I then rejoined the street cramped with cars, buses with their windows down, and street vendors hawking unidentifiable food wares – so tightly packed that even the motor scooters were stilled. The resulting smog made me cough.

On the way back to the train, I ran across two brown dogs, centered in the middle of a park path, snoozing on their sides. They looked quite content and not even terribly hungry but I gave them a wide berth although behind me, an old, bent, wizened man with an asymmetrical face attempted to shoo the dogs away. Perhaps the man had a reason to do so but I silently cheered the dogs on as they barked their displeasure from the side of the path.
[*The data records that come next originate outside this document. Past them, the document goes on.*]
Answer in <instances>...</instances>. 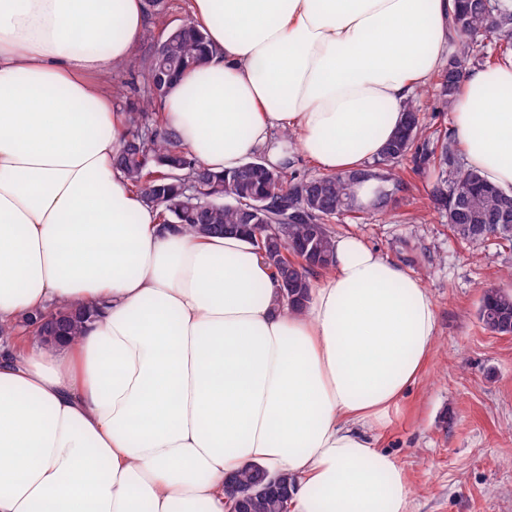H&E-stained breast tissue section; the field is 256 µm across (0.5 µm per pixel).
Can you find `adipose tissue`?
Listing matches in <instances>:
<instances>
[{"label": "adipose tissue", "instance_id": "1", "mask_svg": "<svg viewBox=\"0 0 512 512\" xmlns=\"http://www.w3.org/2000/svg\"><path fill=\"white\" fill-rule=\"evenodd\" d=\"M453 0H190L209 53L164 123L210 171L252 154L328 173L378 159L448 52ZM147 0H0V326L98 317L0 349V512H227L228 478L285 474L288 512H411L378 431L437 335L421 277L353 236L302 310L245 239L166 229L113 166L110 85ZM468 166L512 188V60L452 109ZM93 315V311L89 309L60 307L54 313L27 318L20 326L37 325V336H43L46 341H53L59 340L60 336H79L85 323L92 320Z\"/></svg>", "mask_w": 512, "mask_h": 512}]
</instances>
Rush hour in Bangkok is a misnomer as traffic during peak travel times truly moves slower than a crawl. At times it seems so stuck that I wonder that anyone ever makes it to their destination. On the train, the crowd of commuting Thais and I slid across those packed streets, past intriguing architecture (a topic for another day) and into the Siam station of the Gourmet Market. It took me forever to decide on a pricey sushi dinner of which I did not recognize any of the really fresh fish but nonetheless enjoyed. I then plunked down 39 B for 4 different types of water (I hate the ubiquitous Nestle water, 10 B, everywhere) and a Tim Tam. I went home to Wendy House and fished out Iris Murdoch – which almost immediately put me to sleep.